- [Work task]
Select every line of the data below that contains the string "Vehicle".
##### Excerpted records
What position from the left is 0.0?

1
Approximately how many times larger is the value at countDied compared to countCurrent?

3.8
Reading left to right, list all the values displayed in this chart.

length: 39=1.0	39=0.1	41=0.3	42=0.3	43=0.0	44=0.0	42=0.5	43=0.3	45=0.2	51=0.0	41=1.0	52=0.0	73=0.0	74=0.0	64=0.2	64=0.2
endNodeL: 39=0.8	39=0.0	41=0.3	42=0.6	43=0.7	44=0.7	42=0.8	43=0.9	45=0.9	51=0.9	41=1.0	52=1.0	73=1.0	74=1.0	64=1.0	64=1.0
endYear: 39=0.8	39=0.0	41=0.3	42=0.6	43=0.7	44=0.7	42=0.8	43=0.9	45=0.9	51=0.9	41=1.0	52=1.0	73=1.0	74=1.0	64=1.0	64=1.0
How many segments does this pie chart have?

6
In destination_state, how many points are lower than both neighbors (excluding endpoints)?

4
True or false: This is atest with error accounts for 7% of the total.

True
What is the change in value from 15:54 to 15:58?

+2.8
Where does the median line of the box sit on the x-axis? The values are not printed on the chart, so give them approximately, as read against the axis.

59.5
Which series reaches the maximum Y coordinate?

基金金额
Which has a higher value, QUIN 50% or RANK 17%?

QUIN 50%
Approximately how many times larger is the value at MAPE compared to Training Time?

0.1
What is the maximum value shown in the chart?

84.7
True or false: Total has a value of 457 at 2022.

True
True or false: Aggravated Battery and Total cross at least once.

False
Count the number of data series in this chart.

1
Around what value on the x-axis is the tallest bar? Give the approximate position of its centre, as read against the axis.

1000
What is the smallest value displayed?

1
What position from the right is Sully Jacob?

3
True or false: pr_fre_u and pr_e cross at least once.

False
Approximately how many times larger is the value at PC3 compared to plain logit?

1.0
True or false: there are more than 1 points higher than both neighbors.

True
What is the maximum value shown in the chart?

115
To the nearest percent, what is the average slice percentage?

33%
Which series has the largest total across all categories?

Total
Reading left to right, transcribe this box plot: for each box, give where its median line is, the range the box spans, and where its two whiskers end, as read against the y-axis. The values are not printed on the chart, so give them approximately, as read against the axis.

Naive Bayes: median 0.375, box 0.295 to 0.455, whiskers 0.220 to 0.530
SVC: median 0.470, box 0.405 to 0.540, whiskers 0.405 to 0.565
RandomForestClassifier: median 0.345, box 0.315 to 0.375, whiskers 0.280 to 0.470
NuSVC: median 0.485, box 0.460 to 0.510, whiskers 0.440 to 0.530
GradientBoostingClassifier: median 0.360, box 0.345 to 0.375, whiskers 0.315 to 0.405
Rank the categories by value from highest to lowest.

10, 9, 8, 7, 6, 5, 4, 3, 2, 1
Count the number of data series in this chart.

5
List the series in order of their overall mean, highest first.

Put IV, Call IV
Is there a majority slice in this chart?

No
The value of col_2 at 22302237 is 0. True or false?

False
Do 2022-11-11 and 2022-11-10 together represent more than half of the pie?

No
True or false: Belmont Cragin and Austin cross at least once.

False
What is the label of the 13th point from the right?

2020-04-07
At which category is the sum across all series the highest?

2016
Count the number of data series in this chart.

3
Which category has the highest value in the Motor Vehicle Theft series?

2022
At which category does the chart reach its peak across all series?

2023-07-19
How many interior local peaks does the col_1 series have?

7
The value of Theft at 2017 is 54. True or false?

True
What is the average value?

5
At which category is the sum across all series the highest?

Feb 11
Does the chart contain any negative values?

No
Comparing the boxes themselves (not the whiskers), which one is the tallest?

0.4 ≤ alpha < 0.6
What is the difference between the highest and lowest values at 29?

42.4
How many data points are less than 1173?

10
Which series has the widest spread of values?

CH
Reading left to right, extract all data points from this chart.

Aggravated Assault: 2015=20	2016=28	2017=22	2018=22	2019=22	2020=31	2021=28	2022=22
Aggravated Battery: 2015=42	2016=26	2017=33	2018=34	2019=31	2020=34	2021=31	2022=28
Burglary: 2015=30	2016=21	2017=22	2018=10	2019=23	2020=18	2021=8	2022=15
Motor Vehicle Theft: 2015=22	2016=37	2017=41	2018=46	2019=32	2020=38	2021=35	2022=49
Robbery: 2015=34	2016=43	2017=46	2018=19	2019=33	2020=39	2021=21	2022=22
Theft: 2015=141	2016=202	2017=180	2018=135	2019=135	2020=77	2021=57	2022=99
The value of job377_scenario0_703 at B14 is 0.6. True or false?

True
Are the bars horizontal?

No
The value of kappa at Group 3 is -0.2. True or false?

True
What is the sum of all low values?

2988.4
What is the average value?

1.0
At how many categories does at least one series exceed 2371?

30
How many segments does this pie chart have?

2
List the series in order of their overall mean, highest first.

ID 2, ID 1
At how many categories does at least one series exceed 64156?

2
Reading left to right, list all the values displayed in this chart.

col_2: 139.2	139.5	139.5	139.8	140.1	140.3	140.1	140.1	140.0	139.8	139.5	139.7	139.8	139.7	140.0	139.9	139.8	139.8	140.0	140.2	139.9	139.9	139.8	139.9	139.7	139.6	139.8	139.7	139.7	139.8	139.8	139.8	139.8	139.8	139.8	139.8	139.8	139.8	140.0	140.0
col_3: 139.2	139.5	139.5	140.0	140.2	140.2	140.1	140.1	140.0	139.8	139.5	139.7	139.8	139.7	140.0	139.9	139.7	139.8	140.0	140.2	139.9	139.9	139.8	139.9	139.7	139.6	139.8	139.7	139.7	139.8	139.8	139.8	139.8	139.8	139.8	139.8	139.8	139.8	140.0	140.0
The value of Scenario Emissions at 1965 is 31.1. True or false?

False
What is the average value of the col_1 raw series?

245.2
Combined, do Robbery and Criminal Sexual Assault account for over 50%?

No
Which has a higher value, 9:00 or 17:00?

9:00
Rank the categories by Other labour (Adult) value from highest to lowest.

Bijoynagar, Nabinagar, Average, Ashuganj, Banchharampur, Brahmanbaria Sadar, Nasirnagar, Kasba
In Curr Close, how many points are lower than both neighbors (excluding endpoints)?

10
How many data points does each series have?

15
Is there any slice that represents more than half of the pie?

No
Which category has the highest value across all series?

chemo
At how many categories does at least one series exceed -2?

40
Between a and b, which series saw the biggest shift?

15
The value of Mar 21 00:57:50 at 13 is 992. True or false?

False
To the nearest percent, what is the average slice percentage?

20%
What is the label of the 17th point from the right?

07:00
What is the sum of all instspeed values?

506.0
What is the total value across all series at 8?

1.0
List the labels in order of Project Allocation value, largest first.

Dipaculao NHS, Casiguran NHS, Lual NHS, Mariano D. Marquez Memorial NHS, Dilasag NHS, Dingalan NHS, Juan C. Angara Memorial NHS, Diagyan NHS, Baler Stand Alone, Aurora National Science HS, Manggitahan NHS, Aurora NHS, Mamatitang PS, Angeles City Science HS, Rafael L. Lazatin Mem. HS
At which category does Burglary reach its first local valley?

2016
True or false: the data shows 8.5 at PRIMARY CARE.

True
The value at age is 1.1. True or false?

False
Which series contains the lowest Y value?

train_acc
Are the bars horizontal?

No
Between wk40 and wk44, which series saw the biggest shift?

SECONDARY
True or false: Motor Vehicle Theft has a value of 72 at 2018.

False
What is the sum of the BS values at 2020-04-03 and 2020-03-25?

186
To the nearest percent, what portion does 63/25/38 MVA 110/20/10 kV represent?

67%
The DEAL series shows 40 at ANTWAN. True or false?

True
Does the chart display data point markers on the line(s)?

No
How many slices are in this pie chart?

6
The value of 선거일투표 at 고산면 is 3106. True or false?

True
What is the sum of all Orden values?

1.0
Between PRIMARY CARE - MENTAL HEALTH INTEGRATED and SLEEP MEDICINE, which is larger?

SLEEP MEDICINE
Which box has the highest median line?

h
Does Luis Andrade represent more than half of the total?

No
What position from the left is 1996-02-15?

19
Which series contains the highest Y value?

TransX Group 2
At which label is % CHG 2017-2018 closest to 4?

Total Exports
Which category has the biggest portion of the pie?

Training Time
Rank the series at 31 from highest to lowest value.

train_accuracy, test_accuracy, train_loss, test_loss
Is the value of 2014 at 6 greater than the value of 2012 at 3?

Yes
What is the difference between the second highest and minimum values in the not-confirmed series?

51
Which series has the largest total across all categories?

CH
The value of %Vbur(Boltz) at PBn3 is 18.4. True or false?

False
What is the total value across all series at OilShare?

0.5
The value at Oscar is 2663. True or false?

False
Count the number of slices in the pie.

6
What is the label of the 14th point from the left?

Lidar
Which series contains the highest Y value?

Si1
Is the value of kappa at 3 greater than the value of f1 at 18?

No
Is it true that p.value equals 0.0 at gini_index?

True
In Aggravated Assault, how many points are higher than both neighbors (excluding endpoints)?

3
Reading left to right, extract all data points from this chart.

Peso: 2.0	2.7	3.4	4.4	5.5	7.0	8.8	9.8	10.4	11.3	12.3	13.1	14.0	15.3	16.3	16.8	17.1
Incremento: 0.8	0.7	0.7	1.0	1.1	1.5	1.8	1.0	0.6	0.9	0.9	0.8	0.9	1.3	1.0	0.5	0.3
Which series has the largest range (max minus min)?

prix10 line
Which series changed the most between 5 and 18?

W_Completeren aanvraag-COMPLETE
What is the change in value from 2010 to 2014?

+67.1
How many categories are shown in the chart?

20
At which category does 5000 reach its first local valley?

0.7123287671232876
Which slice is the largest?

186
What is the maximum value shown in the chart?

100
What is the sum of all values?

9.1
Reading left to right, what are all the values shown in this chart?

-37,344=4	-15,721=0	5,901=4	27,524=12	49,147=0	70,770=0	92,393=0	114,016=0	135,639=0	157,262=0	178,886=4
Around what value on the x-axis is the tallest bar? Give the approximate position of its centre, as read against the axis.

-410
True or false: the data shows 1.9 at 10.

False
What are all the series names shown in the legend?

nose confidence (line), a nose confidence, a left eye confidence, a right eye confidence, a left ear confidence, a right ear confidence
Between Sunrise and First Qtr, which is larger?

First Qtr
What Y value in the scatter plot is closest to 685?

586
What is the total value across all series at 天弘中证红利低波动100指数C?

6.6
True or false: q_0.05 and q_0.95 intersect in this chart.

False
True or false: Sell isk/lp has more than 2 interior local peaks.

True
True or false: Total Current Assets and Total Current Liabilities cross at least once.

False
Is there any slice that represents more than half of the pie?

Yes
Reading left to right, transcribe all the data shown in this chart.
##########
- [Response below]
Which category has the highest value in the Motor Vehicle Theft series?
Motor Vehicle Theft: 2015=22	2016=37	2017=41	2018=46	2019=32	2020=38	2021=35	2022=49
True or false: Motor Vehicle Theft has a value of 72 at 2018.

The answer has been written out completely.